---- DATA FOR THIS EXERCISE

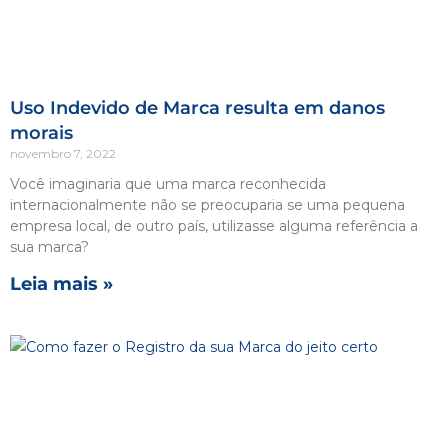
Uso Indevido de Marca resulta em danos
morais
novembro 7, 2022
Você imaginaria que uma marca reconhecida
internacionalmente não se preocuparia se uma pequena
empresa local, de outro país, utilizasse alguma referência a
sua marca?
Leia mais »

--------

* ASSIGNMENT:
Look above for the line that holds "Você imaginaria que uma marca reconhecida", then copy it and each line after it exactly, through the last line of the data.

* OUTPUT BELOW:
Você imaginaria que uma marca reconhecida
internacionalmente não se preocuparia se uma pequena
empresa local, de outro país, utilizasse alguma referência a
sua marca?
Leia mais »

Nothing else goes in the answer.